• EXTRACT PROVIDED:
This website won't let me reply to the bottom of the page. I got a CS6 disc, installed it, along with a newer version of adobe professional. The following code, for instance, now works.
strData = ""
strFileName = "c:\d\pdf\spread2z.pdf"
objApp = CreateObject("AcroExch.App")
objPDDoc = CreateObject("AcroExch.PDDoc")
If objPDDoc.Open(strFileName) Then
objjso = objPDDoc.GetJSObject
For page = 0 To objPDDoc.GetNumPages - 1
wordsCount = objjso.GetPageNumWords(page)
For i = 0 To wordsCount
mWord = objjso.getPageNthWord(page, i)
IF .not. ISNULL(mWord) = .t.
strData = strData + " " + mWord
endif
Next i
Next
STRTOFILE(strData,"adtext.txt")
MODIFY COMMAND "adtext.txt"
Else
WAIT wind "Problem with open file!",,"VBATools.pl"
EndIf
Unfortunately, all of the text comes out as a long string, without any of the original table structure evident in so many business-orientated PDF's. Would anyone know how to aotomate Adobe, extract the text while somehow retaining the adobe table structure?
thank you,
Steve
>for working with the Berzniker code as pointed ,there is a prior that adobe professional must be installed mandatory on system to access
>to its objects as AcroExch.App,AcroExch.AVDoc .

Source data
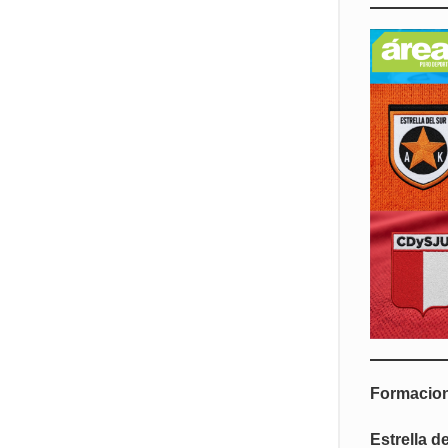
Formacio
Estrella d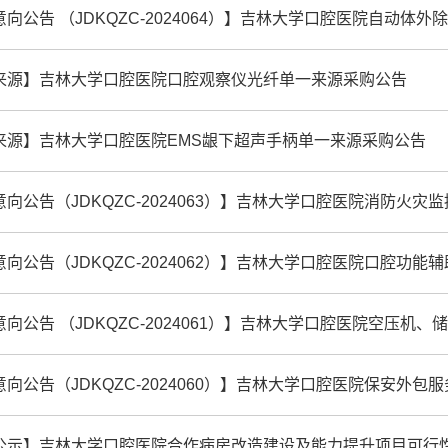
向公告 （JDKQZC-2024064）】吉林大学口腔医院自动体
来源】吉林大学口腔医院口腔观察仪光纤单一来源采购公告
来源】吉林大学口腔医院EMS龈下超声手柄单一来源采购公告
向公告（JDKQZC-2024063）】吉林大学口腔医院消防火
向公告（JDKQZC-2024062）】吉林大学口腔医院口腔功能辅助训
向公告 （JDKQZC-2024061）】吉林大学口腔医院空压
向公告（JDKQZC-2024060）】吉林大学口腔医院保安外包
公示】吉林大学口腔医院合作病房改造建设及能力提升项目可行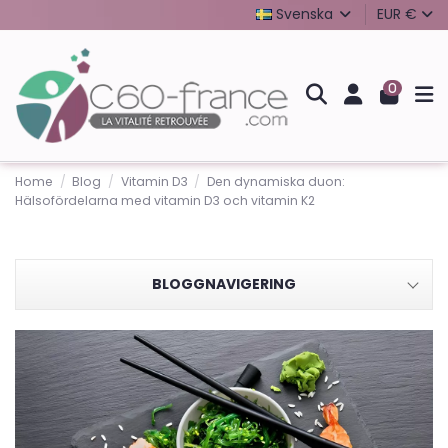
Svenska
EUR €
0
Home
Blog
Vitamin D3
Den dynamiska duon:
Hälsofördelarna med vitamin D3 och vitamin K2
BLOGGNAVIGERING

• ACTION ITEM: Please pick up the forum thread about pulling PDF text through Adobe automation right after its final sentence and keep it going.

• ANSWER BOX:
>its like excel.application or word.application...must be installed to work on and create COM objects..
>
>
>try
>oAcroApp = CREATEOBJECT("AcroExch.App")
>catch
>messagebox("Adobe AcroExch.App not installed",16+4096,"error")
>endtry
>
>
>
>if you have adobe acrobat pro installed can work with automation and all what you see and all what you run in acrobat page pro menu can be done programmatly by automation code (and from VFP)
>
>its originally a javascript code and you can see API doc at :
>
http://www.adobe.com/content/dam/Adobe/en/devnet/acrobat/pdfs/js_api_reference.pdf>JavaScript for Acrobat API Reference
>
>There is also some vfp works on Libharu library for PDF as in Foxypreviewer, and at
https://sites.google.com/site/pdfclasses/>
>
>there is more sources and more examples of adobe automation , simply google "JavaScript for Acrobat"